Problem details — Your answer must repeat the full listing, line for line.
Start of Block
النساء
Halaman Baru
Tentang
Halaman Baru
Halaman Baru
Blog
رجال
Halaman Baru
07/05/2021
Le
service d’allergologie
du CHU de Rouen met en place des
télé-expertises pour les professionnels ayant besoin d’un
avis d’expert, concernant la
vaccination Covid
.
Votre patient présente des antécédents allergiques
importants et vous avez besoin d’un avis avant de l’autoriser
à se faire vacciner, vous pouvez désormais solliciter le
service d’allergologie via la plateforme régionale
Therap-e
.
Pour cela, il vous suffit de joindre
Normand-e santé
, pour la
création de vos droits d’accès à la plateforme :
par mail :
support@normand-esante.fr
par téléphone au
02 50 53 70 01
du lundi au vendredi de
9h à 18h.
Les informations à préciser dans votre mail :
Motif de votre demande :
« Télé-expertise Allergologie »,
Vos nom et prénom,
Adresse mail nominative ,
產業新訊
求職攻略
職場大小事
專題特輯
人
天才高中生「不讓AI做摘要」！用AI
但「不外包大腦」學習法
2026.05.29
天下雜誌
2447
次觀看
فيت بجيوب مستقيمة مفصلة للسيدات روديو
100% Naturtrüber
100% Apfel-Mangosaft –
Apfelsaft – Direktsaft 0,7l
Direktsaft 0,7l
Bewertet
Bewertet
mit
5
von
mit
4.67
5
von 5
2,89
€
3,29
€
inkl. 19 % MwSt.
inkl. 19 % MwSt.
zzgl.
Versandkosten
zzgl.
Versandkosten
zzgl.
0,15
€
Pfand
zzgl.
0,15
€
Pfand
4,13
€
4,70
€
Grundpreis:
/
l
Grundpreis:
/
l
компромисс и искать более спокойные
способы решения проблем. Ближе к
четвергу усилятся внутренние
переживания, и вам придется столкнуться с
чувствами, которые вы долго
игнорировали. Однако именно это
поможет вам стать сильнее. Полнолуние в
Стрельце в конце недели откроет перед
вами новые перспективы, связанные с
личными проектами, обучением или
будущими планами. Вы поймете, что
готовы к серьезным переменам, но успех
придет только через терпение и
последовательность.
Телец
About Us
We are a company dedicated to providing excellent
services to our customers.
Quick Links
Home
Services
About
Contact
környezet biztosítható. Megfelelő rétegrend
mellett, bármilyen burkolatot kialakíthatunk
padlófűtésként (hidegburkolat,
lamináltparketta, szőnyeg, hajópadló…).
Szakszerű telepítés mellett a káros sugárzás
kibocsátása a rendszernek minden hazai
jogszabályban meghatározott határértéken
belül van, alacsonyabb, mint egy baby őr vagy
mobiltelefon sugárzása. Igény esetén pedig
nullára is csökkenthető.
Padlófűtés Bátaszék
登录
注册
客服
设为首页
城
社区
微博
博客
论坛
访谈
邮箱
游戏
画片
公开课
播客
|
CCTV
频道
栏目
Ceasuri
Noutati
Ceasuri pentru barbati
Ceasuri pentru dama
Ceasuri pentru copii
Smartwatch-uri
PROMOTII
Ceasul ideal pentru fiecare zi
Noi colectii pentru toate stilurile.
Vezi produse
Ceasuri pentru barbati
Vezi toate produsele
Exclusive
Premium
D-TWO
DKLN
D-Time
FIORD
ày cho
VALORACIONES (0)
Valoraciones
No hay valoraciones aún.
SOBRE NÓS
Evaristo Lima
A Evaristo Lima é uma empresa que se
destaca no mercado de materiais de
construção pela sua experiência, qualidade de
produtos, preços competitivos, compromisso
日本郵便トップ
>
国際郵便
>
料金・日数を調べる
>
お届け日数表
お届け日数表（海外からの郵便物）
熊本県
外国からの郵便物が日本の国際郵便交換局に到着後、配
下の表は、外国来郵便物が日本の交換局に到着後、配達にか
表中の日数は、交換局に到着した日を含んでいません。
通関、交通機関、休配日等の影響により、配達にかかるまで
End of Block
Reply —
النساء
Halaman Baru
Tentang
Halaman Baru
Halaman Baru
Blog
رجال
Halaman Baru
07/05/2021
Le
service d’allergologie
du CHU de Rouen met en place des
télé-expertises pour les professionnels ayant besoin d’un
avis d’expert, concernant la
vaccination Covid
.
Votre patient présente des antécédents allergiques
importants et vous avez besoin d’un avis avant de l’autoriser
à se faire vacciner, vous pouvez désormais solliciter le
service d’allergologie via la plateforme régionale
Therap-e
.
Pour cela, il vous suffit de joindre
Normand-e santé
, pour la
création de vos droits d’accès à la plateforme :
par mail :
support@normand-esante.fr
par téléphone au
02 50 53 70 01
du lundi au vendredi de
9h à 18h.
Les informations à préciser dans votre mail :
Motif de votre demande :
« Télé-expertise Allergologie »,
Vos nom et prénom,
Adresse mail nominative ,
產業新訊
求職攻略
職場大小事
專題特輯
人
天才高中生「不讓AI做摘要」！用AI
但「不外包大腦」學習法
2026.05.29
天下雜誌
2447
次觀看
فيت بجيوب مستقيمة مفصلة للسيدات روديو
100% Naturtrüber
100% Apfel-Mangosaft –
Apfelsaft – Direktsaft 0,7l
Direktsaft 0,7l
Bewertet
Bewertet
mit
5
von
mit
4.67
5
von 5
2,89
€
3,29
€
inkl. 19 % MwSt.
inkl. 19 % MwSt.
zzgl.
Versandkosten
zzgl.
Versandkosten
zzgl.
0,15
€
Pfand
zzgl.
0,15
€
Pfand
4,13
€
4,70
€
Grundpreis:
/
l
Grundpreis:
/
l
компромисс и искать более спокойные
способы решения проблем. Ближе к
четвергу усилятся внутренние
переживания, и вам придется столкнуться с
чувствами, которые вы долго
игнорировали. Однако именно это
поможет вам стать сильнее. Полнолуние в
Стрельце в конце недели откроет перед
вами новые перспективы, связанные с
личными проектами, обучением или
будущими планами. Вы поймете, что
готовы к серьезным переменам, но успех
придет только через терпение и
последовательность.
Телец
About Us
We are a company dedicated to providing excellent
services to our customers.
Quick Links
Home
Services
About
Contact
környezet biztosítható. Megfelelő rétegrend
mellett, bármilyen burkolatot kialakíthatunk
padlófűtésként (hidegburkolat,
lamináltparketta, szőnyeg, hajópadló…).
Szakszerű telepítés mellett a káros sugárzás
kibocsátása a rendszernek minden hazai
jogszabályban meghatározott határértéken
belül van, alacsonyabb, mint egy baby őr vagy
mobiltelefon sugárzása. Igény esetén pedig
nullára is csökkenthető.
Padlófűtés Bátaszék
登录
注册
客服
设为首页
城
社区
微博
博客
论坛
访谈
邮箱
游戏
画片
公开课
播客
|
CCTV
频道
栏目
Ceasuri
Noutati
Ceasuri pentru barbati
Ceasuri pentru dama
Ceasuri pentru copii
Smartwatch-uri
PROMOTII
Ceasul ideal pentru fiecare zi
Noi colectii pentru toate stilurile.
Vezi produse
Ceasuri pentru barbati
Vezi toate produsele
Exclusive
Premium
D-TWO
DKLN
D-Time
FIORD
ày cho
VALORACIONES (0)
Valoraciones
No hay valoraciones aún.
SOBRE NÓS
Evaristo Lima
A Evaristo Lima é uma empresa que se
destaca no mercado de materiais de
construção pela sua experiência, qualidade de
produtos, preços competitivos, compromisso
日本郵便トップ
>
国際郵便
>
料金・日数を調べる
>
お届け日数表
お届け日数表（海外からの郵便物）
熊本県
外国からの郵便物が日本の国際郵便交換局に到着後、配
下の表は、外国来郵便物が日本の交換局に到着後、配達にか
表中の日数は、交換局に到着した日を含んでいません。
通関、交通機関、休配日等の影響により、配達にかかるまで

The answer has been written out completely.